Meanwhile, rent-a-quote Europhiles and Eurosceptic Tories exchange blows in Manchester. Leon Brittan described a possible referendum on the Lisbon Treaty as “ludicrous” and Dan Hannan has just told Sky News:
“This is not the Conservative party of the past. This is a 1990s story. Everyone I speak to here is broadly opposed to Europe and they want a referendum, if not on the Lisbon treaty then on Europe more generally.”
Boris Johnson’s statement on the subject was the most arresting:
“I think the British people deserve a say on it. I think it would be right for such a debate to be held... particularly if the upshot of the Lisbon treaty is going to produce President Blair.”

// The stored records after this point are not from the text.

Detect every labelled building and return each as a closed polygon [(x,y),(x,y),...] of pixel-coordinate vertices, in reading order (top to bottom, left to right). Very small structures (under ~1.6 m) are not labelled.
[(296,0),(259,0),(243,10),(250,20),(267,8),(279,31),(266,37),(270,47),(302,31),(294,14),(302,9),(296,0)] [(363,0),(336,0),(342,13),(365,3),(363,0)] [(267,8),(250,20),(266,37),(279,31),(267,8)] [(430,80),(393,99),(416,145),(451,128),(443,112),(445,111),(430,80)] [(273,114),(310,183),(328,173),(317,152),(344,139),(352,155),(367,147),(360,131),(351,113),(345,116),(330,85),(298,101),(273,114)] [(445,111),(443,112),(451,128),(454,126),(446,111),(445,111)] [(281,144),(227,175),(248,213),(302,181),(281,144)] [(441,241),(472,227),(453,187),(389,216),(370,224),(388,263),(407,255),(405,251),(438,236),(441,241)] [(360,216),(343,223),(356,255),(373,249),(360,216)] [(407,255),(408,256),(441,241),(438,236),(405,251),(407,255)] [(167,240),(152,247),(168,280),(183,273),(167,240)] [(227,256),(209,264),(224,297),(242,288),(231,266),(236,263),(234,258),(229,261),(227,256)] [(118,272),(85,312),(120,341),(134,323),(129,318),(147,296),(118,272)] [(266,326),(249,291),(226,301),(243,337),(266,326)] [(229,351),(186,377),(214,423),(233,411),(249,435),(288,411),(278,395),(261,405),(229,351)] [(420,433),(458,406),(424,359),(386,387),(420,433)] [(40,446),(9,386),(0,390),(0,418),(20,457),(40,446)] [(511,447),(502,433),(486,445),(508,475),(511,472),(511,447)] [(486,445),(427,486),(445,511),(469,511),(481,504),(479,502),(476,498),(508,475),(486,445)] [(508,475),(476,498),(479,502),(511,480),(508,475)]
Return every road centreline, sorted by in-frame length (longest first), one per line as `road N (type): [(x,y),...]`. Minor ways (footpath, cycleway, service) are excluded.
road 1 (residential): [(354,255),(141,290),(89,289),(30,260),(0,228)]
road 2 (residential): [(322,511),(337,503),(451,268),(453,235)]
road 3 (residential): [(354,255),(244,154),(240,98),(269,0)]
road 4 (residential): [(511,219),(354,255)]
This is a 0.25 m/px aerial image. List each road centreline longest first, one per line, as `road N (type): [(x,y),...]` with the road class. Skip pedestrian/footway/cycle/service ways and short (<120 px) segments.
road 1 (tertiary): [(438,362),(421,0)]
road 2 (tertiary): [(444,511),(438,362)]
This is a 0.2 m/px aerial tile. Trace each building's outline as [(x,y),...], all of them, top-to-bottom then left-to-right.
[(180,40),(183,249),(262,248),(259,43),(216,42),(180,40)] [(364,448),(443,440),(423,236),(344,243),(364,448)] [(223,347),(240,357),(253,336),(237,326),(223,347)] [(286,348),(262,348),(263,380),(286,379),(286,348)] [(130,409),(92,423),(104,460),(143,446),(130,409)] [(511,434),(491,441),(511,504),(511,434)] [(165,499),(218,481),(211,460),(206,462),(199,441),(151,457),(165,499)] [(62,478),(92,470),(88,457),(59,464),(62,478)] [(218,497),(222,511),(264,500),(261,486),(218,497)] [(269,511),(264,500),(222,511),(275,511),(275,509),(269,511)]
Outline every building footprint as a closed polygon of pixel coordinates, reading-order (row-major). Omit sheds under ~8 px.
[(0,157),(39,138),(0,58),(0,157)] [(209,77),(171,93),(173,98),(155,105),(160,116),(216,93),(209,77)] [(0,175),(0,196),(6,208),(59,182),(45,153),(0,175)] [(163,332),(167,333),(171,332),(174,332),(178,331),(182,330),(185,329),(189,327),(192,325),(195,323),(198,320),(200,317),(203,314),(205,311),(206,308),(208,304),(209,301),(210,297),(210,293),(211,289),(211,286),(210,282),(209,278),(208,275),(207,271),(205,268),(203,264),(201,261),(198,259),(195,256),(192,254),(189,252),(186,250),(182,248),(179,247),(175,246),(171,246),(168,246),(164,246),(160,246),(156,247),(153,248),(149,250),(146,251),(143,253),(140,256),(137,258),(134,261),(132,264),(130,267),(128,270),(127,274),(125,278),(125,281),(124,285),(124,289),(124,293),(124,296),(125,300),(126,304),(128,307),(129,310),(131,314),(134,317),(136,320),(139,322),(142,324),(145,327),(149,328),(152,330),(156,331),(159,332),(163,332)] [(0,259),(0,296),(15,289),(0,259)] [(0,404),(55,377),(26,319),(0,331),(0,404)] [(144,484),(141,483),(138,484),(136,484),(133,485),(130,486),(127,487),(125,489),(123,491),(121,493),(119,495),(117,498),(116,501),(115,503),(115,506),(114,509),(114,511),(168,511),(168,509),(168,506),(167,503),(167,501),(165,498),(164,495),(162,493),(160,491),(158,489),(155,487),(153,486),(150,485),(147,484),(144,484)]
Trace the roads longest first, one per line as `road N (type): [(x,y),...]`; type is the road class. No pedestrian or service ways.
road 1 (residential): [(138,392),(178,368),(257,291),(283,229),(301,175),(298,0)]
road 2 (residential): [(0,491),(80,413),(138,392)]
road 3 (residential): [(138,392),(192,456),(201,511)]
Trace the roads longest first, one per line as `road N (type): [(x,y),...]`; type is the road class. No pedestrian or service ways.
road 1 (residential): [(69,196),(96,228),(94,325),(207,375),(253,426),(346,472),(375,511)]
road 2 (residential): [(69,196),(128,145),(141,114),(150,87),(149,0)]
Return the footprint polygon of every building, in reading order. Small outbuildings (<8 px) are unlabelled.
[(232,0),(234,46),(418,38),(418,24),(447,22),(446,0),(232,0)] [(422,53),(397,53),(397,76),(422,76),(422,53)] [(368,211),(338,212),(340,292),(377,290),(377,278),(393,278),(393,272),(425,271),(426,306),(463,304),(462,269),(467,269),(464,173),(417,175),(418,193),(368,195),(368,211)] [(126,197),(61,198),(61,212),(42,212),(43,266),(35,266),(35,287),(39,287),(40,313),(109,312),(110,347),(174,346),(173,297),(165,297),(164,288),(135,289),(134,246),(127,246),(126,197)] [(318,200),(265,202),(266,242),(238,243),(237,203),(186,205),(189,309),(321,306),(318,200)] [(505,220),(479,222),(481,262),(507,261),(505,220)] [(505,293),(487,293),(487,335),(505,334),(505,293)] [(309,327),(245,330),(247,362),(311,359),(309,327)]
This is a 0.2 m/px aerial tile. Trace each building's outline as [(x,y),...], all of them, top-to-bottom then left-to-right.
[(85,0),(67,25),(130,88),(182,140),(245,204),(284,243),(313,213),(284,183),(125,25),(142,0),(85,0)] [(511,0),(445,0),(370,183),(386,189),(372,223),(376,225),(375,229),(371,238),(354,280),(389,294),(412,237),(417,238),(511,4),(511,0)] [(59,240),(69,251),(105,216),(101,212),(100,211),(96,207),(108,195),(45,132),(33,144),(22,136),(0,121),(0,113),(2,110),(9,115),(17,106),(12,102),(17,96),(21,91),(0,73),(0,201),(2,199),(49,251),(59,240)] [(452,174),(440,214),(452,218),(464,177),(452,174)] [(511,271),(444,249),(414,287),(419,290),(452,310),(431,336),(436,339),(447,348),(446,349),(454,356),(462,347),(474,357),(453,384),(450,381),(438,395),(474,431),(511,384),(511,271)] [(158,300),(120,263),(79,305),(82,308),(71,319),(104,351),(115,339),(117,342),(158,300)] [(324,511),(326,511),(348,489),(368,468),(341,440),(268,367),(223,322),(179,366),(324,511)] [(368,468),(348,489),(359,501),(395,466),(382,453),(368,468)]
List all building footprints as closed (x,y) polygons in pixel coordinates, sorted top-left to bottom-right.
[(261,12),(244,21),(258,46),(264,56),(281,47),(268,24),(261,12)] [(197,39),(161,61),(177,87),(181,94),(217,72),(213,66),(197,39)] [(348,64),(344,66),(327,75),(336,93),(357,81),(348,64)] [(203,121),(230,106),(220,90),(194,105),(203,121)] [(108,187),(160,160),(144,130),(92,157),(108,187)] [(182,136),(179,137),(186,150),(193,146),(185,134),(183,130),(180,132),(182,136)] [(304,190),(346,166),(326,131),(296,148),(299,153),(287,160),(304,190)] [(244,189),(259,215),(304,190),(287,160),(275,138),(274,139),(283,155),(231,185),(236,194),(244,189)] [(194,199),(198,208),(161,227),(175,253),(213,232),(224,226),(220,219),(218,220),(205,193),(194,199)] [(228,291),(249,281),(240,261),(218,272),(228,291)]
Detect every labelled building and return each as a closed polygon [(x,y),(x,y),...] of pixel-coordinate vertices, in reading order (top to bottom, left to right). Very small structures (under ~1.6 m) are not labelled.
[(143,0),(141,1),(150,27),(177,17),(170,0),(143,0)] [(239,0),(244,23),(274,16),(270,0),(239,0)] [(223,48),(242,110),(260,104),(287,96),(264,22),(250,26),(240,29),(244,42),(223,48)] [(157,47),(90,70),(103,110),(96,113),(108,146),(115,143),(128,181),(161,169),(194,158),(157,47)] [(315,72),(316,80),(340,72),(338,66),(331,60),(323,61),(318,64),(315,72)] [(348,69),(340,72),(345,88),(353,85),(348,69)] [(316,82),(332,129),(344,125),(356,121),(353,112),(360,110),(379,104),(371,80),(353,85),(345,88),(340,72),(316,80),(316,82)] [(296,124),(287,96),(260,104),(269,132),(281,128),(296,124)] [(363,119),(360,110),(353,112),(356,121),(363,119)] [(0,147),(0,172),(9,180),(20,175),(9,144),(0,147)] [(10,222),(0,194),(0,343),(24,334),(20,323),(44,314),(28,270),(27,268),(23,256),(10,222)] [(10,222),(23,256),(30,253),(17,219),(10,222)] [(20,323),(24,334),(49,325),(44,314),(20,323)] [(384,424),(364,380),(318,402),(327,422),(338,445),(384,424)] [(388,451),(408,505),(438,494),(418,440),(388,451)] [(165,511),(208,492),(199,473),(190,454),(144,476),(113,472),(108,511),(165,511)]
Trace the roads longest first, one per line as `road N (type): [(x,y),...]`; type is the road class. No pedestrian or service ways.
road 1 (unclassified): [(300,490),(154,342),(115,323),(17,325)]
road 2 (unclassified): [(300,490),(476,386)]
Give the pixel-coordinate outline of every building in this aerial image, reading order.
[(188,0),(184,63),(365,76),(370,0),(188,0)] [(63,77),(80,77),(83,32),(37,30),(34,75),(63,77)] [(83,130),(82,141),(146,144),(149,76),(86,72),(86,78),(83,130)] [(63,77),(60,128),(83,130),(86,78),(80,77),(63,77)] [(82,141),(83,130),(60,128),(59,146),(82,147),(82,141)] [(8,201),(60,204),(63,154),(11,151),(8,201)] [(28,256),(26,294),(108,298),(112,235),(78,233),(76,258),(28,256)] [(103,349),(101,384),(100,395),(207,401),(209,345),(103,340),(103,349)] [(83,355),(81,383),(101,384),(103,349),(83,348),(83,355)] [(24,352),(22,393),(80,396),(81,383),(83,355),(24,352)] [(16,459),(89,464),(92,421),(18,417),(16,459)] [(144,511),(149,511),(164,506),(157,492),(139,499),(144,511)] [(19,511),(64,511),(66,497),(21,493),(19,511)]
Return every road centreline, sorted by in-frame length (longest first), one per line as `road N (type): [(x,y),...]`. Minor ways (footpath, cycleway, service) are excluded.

There is a sense that Cameron is not in control of this issue, which is a gift to UKIP and Labour. Flirting with Eurosceptic voters, Nigel Farage has once again urged Cameron to promise a referendum on the Lisbon treaty. And David Miliband has followed up his disgraceful remarks last week by saying:
"You've got to put the country first and your friends, your Euro-extremist friends second, and at the moment he's dithering.
"David Cameron has got himself in a position where he made promises to the Euro-extremists in his own party and he won't take them on."
Clearly, Cameron does not want the conference that is supposed to start the march to Downing Street defusing the Europe issue. Confronting it head on will only exacerbate the problem. The easiest way to relegate Europe is to get delegates thinking about radical policies for government. The unveiling of the so-called Work Programme, the Tories’ radical welfare reform package, this afternoon should get this vital conference back on track.